▶ Task data:
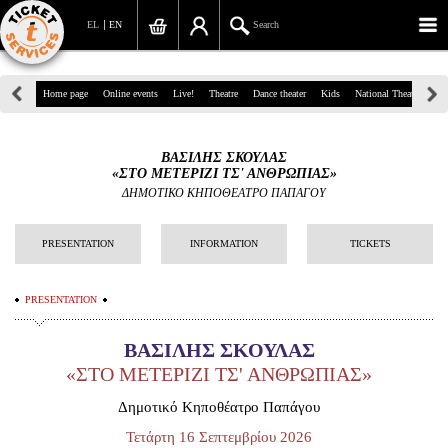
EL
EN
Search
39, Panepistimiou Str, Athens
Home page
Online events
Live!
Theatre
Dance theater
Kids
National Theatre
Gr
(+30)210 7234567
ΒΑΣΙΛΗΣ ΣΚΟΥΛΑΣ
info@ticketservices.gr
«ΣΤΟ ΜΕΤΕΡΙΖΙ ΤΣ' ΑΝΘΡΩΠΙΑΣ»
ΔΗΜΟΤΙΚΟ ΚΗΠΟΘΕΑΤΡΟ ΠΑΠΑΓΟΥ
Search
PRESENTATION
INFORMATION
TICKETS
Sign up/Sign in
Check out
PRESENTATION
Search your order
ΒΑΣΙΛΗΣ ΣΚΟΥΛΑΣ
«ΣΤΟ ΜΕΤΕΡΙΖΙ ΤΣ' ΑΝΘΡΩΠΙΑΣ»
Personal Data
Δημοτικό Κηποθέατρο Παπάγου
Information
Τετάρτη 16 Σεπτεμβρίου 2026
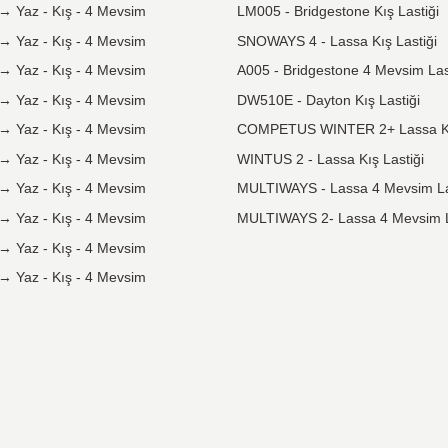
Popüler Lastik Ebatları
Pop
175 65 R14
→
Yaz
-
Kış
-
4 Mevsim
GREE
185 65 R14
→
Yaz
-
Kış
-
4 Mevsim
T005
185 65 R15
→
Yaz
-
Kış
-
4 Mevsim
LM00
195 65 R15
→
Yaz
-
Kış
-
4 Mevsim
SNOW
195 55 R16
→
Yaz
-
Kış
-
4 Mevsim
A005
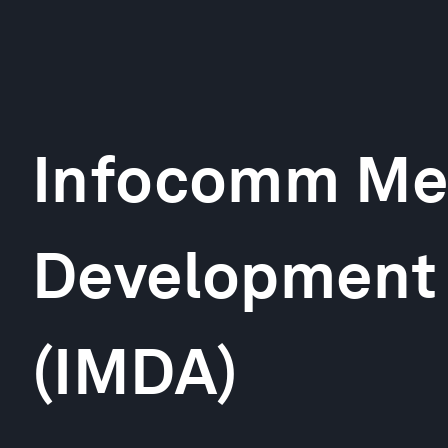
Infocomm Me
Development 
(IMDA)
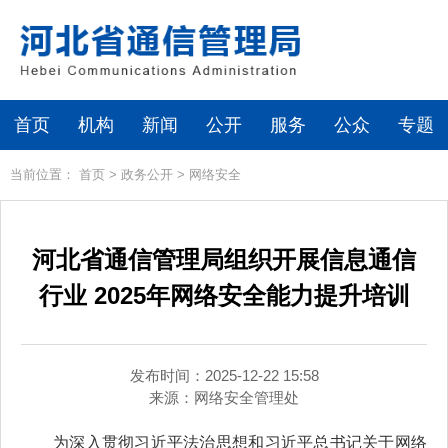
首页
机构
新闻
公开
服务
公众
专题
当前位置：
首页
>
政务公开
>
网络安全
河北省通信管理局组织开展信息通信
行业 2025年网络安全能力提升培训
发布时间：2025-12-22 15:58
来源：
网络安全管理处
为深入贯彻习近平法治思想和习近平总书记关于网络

--

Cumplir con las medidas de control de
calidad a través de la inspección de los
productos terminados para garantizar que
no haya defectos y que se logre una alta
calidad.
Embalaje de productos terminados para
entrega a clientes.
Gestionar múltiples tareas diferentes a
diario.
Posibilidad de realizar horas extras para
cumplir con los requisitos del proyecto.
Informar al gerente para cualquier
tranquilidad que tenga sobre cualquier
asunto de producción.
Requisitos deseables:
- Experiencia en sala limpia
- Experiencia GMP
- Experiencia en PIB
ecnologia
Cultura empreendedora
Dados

* * *

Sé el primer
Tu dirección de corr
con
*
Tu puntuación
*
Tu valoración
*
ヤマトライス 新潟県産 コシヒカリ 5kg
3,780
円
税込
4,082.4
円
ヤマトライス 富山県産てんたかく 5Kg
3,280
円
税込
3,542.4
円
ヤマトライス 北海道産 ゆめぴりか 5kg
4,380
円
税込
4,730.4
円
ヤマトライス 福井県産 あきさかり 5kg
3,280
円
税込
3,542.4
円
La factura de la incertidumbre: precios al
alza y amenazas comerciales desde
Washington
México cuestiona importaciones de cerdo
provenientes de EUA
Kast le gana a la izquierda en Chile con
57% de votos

▶ How to complete this task: Swap "Washington" for "Washington D.C." in the part of the rows that opens with the line containing "Sé el primer" and closes with the line containing "57% de votos", and return only those lines with nothing else changed.

▶ Response to the exercise:
Sé el primer
Tu dirección de corr
con
*
Tu puntuación
*
Tu valoración
*
ヤマトライス 新潟県産 コシヒカリ 5kg
3,780
円
税込
4,082.4
円
ヤマトライス 富山県産てんたかく 5Kg
3,280
円
税込
3,542.4
円
ヤマトライス 北海道産 ゆめぴりか 5kg
4,380
円
税込
4,730.4
円
ヤマトライス 福井県産 あきさかり 5kg
3,280
円
税込
3,542.4
円
La factura de la incertidumbre: precios al
alza y amenazas comerciales desde
Washington D.C.
México cuestiona importaciones de cerdo
provenientes de EUA
Kast le gana a la izquierda en Chile con
57% de votos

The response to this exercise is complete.